# ACTIVITY
Only the lines containing "article" should appear in the answer, copied from the listing below.

(MATERIAL FOR THE TASK Opens)

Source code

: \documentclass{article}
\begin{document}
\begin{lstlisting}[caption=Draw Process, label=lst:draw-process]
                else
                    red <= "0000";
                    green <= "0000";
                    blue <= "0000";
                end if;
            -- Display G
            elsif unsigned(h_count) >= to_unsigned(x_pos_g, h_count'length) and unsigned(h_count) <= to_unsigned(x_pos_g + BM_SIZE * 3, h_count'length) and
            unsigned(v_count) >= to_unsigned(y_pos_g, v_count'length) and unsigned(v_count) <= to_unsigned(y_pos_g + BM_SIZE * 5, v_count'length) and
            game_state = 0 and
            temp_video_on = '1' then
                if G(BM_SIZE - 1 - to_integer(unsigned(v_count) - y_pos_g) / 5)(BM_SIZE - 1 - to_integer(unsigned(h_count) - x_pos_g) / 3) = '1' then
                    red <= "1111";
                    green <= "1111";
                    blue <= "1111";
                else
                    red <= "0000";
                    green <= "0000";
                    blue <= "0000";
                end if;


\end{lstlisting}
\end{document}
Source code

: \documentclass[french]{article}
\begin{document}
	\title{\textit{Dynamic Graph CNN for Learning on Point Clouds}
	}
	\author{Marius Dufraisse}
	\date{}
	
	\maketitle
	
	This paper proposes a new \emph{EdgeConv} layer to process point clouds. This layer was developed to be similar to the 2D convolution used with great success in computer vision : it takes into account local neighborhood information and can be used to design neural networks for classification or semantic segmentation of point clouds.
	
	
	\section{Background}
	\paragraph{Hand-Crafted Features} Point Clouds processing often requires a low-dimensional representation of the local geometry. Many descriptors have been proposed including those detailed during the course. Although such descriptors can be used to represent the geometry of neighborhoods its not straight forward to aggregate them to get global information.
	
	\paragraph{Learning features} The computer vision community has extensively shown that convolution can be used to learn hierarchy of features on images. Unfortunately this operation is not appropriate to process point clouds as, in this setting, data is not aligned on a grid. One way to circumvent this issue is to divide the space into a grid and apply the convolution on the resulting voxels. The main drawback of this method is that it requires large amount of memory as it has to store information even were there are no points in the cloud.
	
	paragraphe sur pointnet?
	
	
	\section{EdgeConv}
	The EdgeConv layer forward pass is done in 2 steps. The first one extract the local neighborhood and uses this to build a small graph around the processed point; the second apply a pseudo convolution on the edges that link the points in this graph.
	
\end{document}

(MATERIAL FOR THE TASK Closes)

# OUTPUT BELOW
: \documentclass{article}
: \documentclass[french]{article}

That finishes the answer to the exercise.